Even with substandard working conditions, the jobs may be preferable to the life the illegal immigrants left behind, especially considering exorbitant sums that some paid to receive help crossing the Mexican border.

"It is worth the risk for them," Vanderneck said of the possibility of arrest and deportation.

Ricardo Gonzalez, who entered the United States from Mexico in 1996 by temporary visa and invitation from a software company, said the three-year time limit on legal stays offered by the Bush proposal would deter many illegal workers from changing their status.

"I know many people who came here illegally and have been here for many years," he said. "They don't want to go back. They have invested so much time and effort into getting here."

Just as immigrants are divided on the Bush proposal, labor officials disagree about whether there is a place for new low-wage workers in the local economy.

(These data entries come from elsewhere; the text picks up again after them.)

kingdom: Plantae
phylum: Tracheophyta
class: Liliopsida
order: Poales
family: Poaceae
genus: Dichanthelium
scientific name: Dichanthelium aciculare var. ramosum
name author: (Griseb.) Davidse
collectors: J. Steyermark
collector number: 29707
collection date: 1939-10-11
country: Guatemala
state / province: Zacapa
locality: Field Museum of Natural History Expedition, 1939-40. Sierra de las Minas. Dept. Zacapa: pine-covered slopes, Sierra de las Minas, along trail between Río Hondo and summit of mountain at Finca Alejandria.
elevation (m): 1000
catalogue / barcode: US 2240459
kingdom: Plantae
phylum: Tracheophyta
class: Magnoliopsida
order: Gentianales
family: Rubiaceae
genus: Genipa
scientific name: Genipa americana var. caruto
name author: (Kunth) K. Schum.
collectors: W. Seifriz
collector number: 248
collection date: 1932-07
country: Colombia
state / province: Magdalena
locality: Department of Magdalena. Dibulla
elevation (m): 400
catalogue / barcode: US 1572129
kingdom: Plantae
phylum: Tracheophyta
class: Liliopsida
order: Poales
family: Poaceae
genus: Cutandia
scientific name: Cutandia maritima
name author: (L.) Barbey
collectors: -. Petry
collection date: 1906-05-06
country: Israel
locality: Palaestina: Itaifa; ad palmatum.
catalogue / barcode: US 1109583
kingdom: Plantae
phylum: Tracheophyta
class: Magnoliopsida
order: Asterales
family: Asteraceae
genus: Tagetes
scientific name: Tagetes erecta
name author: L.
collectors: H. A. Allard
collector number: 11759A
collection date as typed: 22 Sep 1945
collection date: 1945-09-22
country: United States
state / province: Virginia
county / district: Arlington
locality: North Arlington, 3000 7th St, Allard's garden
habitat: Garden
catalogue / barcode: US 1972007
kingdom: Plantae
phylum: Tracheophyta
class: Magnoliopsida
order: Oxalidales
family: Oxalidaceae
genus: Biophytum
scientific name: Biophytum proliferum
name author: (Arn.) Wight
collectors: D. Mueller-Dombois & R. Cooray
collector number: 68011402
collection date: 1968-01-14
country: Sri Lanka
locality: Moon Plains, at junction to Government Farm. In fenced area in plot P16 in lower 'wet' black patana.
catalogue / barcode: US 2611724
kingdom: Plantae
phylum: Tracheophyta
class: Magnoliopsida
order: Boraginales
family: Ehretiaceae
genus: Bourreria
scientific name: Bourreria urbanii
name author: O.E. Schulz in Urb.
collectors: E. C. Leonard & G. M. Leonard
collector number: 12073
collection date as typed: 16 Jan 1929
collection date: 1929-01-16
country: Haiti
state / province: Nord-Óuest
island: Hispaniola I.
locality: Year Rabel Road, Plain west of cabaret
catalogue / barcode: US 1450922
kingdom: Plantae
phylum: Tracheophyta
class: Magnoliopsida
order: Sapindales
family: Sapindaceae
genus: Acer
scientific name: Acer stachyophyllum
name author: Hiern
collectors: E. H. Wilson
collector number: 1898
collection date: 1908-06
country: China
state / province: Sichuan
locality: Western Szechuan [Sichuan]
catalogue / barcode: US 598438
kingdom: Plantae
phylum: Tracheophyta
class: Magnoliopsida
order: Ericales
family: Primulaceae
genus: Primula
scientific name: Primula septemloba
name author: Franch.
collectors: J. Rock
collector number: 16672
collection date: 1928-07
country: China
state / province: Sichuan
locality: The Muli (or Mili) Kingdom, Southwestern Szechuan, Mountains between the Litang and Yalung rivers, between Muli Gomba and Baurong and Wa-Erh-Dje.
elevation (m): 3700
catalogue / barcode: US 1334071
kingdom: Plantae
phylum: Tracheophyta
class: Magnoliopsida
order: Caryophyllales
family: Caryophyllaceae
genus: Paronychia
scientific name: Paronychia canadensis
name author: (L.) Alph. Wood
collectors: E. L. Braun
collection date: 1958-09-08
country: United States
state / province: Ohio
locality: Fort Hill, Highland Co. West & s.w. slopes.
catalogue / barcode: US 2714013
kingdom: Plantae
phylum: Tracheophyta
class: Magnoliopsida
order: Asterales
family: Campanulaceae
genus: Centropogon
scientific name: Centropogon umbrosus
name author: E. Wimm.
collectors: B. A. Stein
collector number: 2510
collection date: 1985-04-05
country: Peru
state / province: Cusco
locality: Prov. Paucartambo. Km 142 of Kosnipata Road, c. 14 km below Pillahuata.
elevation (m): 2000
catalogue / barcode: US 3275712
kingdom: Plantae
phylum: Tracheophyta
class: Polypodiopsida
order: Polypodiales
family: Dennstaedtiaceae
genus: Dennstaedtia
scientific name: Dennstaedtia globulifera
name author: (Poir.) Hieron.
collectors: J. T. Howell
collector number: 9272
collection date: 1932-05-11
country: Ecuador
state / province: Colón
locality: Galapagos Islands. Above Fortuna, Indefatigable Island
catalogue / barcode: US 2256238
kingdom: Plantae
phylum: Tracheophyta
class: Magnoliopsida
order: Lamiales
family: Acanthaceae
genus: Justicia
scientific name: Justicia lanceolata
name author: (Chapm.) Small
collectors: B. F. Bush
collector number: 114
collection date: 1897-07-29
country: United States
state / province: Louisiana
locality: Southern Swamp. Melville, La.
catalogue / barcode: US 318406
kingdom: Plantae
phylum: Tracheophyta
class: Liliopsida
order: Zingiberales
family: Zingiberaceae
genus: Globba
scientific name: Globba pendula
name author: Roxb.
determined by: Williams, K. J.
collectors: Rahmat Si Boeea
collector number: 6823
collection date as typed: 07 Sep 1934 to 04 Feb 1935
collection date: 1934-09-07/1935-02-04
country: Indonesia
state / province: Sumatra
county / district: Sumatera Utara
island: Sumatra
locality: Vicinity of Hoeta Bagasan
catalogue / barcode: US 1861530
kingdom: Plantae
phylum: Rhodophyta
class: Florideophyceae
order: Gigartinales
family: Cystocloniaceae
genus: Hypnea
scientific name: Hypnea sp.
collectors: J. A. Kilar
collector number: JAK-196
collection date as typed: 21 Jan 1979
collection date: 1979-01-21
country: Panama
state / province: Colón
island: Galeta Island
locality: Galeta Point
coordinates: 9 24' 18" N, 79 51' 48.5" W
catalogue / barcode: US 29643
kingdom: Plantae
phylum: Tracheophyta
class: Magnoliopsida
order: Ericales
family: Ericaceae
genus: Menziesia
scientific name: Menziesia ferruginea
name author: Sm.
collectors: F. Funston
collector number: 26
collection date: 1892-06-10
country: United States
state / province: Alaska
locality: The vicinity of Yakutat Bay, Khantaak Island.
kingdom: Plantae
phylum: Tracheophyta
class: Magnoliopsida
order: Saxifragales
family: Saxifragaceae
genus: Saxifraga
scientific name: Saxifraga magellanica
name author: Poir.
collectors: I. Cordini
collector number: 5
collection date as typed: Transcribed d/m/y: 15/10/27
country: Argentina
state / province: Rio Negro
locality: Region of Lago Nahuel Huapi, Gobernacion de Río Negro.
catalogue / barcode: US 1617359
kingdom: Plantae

Rick Stanizzo, the business manager of the Building and Construction Trades Council of Greater Pittsburgh, said local laborers had struggled to find work in the current economy and didn't want more competition from immigrants.

"We're losing jobs every day in this country, and all it's going to do for workers is lower wages," he said.

Service Employees International Union spokesman Tom Hoffman said the need for more workers in custodial positions, however, could be addressed by qualifying illegal immigrants as workers. The union also represents employees in the health care industry, which has experienced shortages.

While the union supports Bush's proposal, Hoffman said the government should offer the workers more of a future. "There is no road to citizenship, and that is a major concern," he said.

Currently, if workers without proper papers are discovered by authorities, there is little their employers can do to help them remain in the country.

When someone locally is processed for deportation, word quickly spreads and fears are raised, said Francisco Carballido, president of the community council of the Hispanic Catholic Community of St. Regis Parish, which includes St. Hyacinth.

They're typically sent to the Allegheny County Jail, and then to a detention facility in York, and then are flown to the border.

"And in two weeks or a month, they come back," Carballido said. "It is very common."

Maria Reyes has never been won over by politicians' pronouncements, and just wants a place where she and her family can live securely.

"We are not bad people," she said. "We just do the really hard jobs that Americans don't want to do."